Multiple inboxes — better decisions
This article belongs to a series where I’m addressing GTD 2.0 — most desired upgrades to David Allen’s methodology. Last article was about the missing link between projects and next actions. Today I’m going to propose an advanced setting with multiple IN-Baskets and differently paced processing routines.
Getting in to empty, easy?
One of the strong pillars of GTD is the power of collecting and processing. It means not only enhanced focus — a place to hold stuff out of your mind — but also trust in your system — when you put something in your IN, it will get dealt with in the very near future.
Humm, yes, sure… Well, really? Maybe you are very disciplined and you processed your inboxes to 100% empty in the last few days… But that’s often not the case for most of my clients. They pick what they want from the stack and leave the rest. In fact, the golden rule of zero-bounce just seems counter-intuitive, and when a system relies too much on a routine that creates struggle, we know it will fail anytime soon.
Decision making and clear strategy
Processing requires decisions and risk taking, and that’s why we resist it. Easy decisions require a clear strategy behind them — a solid vision makes it simpler to steer the boat. But the random nature of our inputs doesn’t care. In fact, when processing your inbox, you’ll likely be prompted to decide about stuff miles apart from your current focus.
It won’t be a true “someday/maybe” case — rather you just aren’t clear enough what could be a next-action. At least not yet, not this morning, when you have so much to deal with in other much more important areas. But a little voice in your head goes “never back into inbox — decide!”

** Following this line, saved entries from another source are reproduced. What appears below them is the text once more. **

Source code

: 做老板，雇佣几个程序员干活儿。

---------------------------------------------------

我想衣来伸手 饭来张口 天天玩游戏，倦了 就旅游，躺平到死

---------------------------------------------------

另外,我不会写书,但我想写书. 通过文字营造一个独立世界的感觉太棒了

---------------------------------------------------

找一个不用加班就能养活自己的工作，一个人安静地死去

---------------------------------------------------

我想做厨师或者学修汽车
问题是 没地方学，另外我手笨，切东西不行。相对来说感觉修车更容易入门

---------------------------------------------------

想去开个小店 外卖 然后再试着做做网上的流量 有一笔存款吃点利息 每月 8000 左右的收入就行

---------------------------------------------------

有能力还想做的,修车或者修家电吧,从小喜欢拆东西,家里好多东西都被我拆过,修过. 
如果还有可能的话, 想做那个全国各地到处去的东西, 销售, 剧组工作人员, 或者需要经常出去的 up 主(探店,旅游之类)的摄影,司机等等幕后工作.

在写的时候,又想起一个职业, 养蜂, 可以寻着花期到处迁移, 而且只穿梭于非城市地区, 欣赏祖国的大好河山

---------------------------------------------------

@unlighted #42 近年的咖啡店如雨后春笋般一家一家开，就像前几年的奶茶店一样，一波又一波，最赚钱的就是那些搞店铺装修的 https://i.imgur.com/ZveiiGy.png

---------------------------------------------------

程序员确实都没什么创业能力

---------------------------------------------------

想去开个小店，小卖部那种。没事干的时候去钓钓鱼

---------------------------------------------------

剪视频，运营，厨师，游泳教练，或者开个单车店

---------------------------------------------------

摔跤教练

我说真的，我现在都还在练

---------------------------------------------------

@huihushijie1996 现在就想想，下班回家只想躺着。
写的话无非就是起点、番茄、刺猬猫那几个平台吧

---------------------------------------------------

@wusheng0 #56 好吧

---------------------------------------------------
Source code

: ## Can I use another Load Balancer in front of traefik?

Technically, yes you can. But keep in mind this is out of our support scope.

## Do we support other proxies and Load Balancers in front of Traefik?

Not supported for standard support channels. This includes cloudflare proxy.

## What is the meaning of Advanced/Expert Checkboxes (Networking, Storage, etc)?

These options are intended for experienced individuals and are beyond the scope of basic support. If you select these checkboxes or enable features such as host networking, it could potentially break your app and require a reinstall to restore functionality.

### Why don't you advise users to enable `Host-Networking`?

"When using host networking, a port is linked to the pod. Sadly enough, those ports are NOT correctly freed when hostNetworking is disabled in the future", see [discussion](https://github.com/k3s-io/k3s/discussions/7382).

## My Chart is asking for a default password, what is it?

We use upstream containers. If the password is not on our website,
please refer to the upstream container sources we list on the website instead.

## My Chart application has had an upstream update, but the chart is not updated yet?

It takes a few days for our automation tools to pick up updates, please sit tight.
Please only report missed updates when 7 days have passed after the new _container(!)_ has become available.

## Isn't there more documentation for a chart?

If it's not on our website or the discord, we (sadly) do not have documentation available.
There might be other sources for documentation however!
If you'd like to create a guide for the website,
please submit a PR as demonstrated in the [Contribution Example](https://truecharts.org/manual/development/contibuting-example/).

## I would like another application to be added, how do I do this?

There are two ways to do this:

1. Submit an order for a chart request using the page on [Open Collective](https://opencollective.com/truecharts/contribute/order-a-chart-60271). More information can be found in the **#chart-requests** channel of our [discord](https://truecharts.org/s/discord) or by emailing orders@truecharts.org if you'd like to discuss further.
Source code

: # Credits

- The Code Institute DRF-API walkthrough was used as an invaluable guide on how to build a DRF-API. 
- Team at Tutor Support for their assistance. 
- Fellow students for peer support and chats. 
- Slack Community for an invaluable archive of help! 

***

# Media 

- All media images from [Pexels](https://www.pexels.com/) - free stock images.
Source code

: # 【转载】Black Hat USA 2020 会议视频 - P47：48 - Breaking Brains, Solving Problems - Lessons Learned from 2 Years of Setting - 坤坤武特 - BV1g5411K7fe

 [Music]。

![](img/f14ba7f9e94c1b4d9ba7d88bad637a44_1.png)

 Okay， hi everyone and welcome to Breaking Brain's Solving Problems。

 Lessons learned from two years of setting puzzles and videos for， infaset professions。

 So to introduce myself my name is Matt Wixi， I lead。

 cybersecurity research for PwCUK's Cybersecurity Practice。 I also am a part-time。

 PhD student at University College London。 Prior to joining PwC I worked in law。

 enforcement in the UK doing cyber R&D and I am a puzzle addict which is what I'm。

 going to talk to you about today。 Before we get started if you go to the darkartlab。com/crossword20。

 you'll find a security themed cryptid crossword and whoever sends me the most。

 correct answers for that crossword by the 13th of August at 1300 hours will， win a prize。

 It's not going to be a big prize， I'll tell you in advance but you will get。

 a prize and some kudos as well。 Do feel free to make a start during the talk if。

A method requiring intensive decision making is basically demanding that you have very clear strategies, all the time. And that only happens if you have a really stable life and business, with not much new stuff going on. New stuff means unknown territory, and it means unclear direction. A new business opportunity, a major client going bankrupt, a technological breakthrough… A storm is rocking your boat, and someone is asking you to decide some detail like what color should we paint the boat when things calm down. Seems like an unproductive use of mental horsepower!
The enhanced power of grouping
When you move to a different house, you split your stuff: “Keep” and “Get rid of”. But the fact is you won’t really know the answer for everything until you decide many other aspects of your new place, and especially if you haven’t yet appreciated the overall volume versus space available. A “maybe” category is really welcome. So when you finish going through it all and look at the huge “maybe” pile, you will probably clear up what will be your strategy around that. And when you do, deciding each item becomes really easy. Much easier, for sure, when processing each single new item was lacking structured criteria.
The same applies to a micro calendar decision, which will depend on a big picture of a waiting-for-schedule pile. Deciding to buy or not to buy a new PC… it’s easy to decide after looking at the financial budget and a list of other concurrent acquisitions. Grouping is a really powerful way to enhance strategy definition, enabling effortless decision making.
That being said, GTD’s funnel processing one-by-one method is just not good enough — sorry GTD'ers about questioning such sacred territory. We need distinct grouping, multiple pools, multiple inboxes. And they don’t have to empty at the same speed and cadence.
For example: at my company, I have the managing responsibility of dealing with what I call “System Stuff” — taxes, invoices, approvals. Though they come into my inbox randomly during the week, I only do those on Mondays (emergencies excepted). I don’t even care about the 2 min. rule in that case. I merely route them into “System Stuff Inbox”, physical or digital. No decision needed. Then Monday arrives, I engage Monday-system-stuff mode, I make a good review of what’s going on, KPI’s and budget, and I correct/update global strategy for this type of stuff. Then, it becomes really fast and easy to decide upon 30 or 40 items in a row from that special inbox.
The same for clothes to buy, money, calendar requests, movies to watch, and all the other pools you might want to create, and then reroute micro-decisions to a more strategic framing, avoiding unwelcome focus shifting and poor short-sighted micro-decisions.
The risk of leaving stuff behind
Please notice that there’s a risk with multiple pools. You must be much better at programming the corresponding multiple review processes. That being said, I believe if you tighten it up to the natural flow of your life, it will flow much more smoothly, becoming more real-need-oriented, not clean-system-oriented.
Apart from creating different inboxes, I also have a safeguard “NOW-basket” that I keep very close and can’t wait for pacing. The rest goes to several different queues that can then be subdivided even further, pushing stuff to the right sub-queues.
If you’re thinking that’s avoiding decisions, you are absolutely right. You should make decisions within a context of direction, and you can’t be setting and updating directions all the time for all the multiple aspects of your life… especially if your world rocks!
Optimize the mental effort of decision making by avoiding single item decisions. Queue items for each area, respecting their corresponding pace needs in order to obtain a good global view of what’s pending. Review/update global strategy for the group area before fast-processing group items. Be careful. This is a rather advanced model requiring well structured pacing program with the right alerts to take you to the right queues at the right time/context. Otherwise, you will lose track, and leave stuff behind!